**Given records**

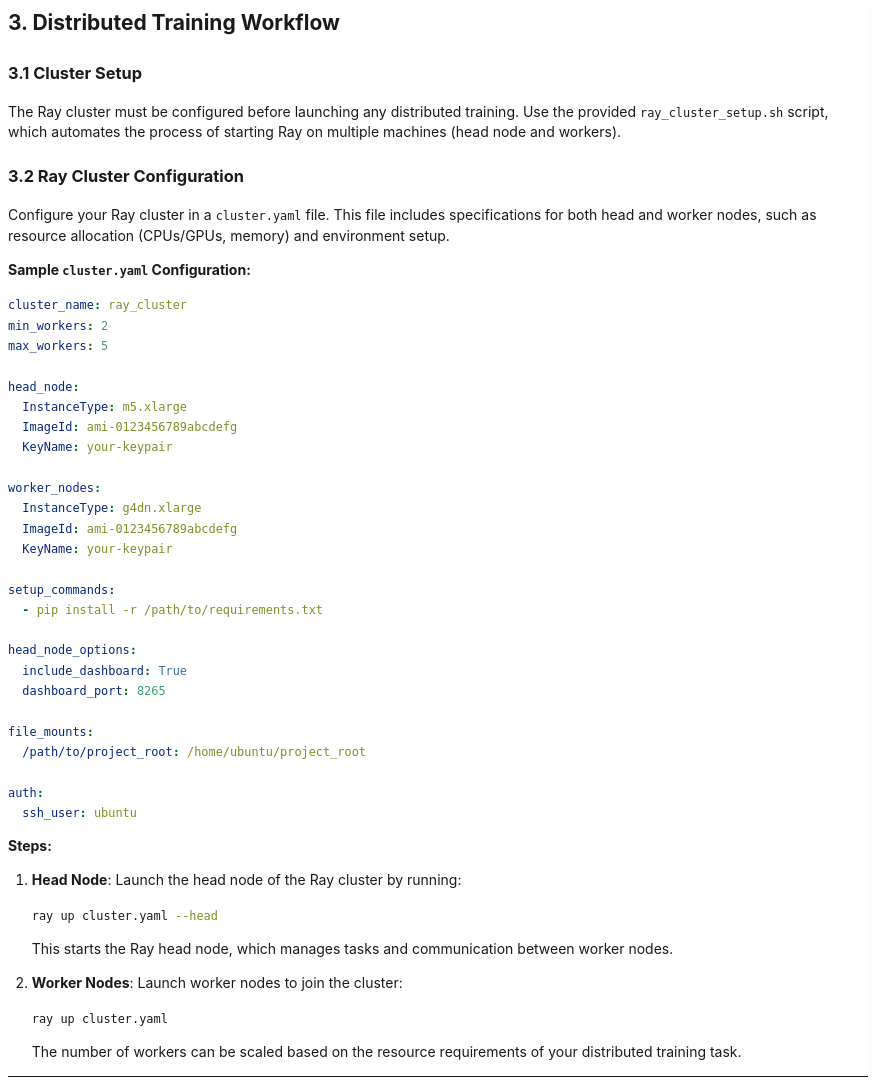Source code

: 
## **3. Distributed Training Workflow**

### **3.1 Cluster Setup**
The Ray cluster must be configured before launching any distributed training. Use the provided `ray_cluster_setup.sh` script, which automates the process of starting Ray on multiple machines (head node and workers).

### **3.2 Ray Cluster Configuration**
Configure your Ray cluster in a `cluster.yaml` file. This file includes specifications for both head and worker nodes, such as resource allocation (CPUs/GPUs, memory) and environment setup.

**Sample `cluster.yaml` Configuration:**
```yaml
cluster_name: ray_cluster
min_workers: 2
max_workers: 5

head_node:
  InstanceType: m5.xlarge
  ImageId: ami-0123456789abcdefg
  KeyName: your-keypair

worker_nodes:
  InstanceType: g4dn.xlarge
  ImageId: ami-0123456789abcdefg
  KeyName: your-keypair

setup_commands:
  - pip install -r /path/to/requirements.txt

head_node_options:
  include_dashboard: True
  dashboard_port: 8265

file_mounts:
  /path/to/project_root: /home/ubuntu/project_root

auth:
  ssh_user: ubuntu
```

**Steps:**
1. **Head Node**: Launch the head node of the Ray cluster by running:
   ```bash
   ray up cluster.yaml --head
   ```
   This starts the Ray head node, which manages tasks and communication between worker nodes.

2. **Worker Nodes**: Launch worker nodes to join the cluster:
   ```bash
   ray up cluster.yaml
   ```
   The number of workers can be scaled based on the resource requirements of your distributed training task.

---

**Requirement**
From the data, list each line in which the string "Configuration" appears.

**Response**
### **3.2 Ray Cluster Configuration**
**Sample `cluster.yaml` Configuration:**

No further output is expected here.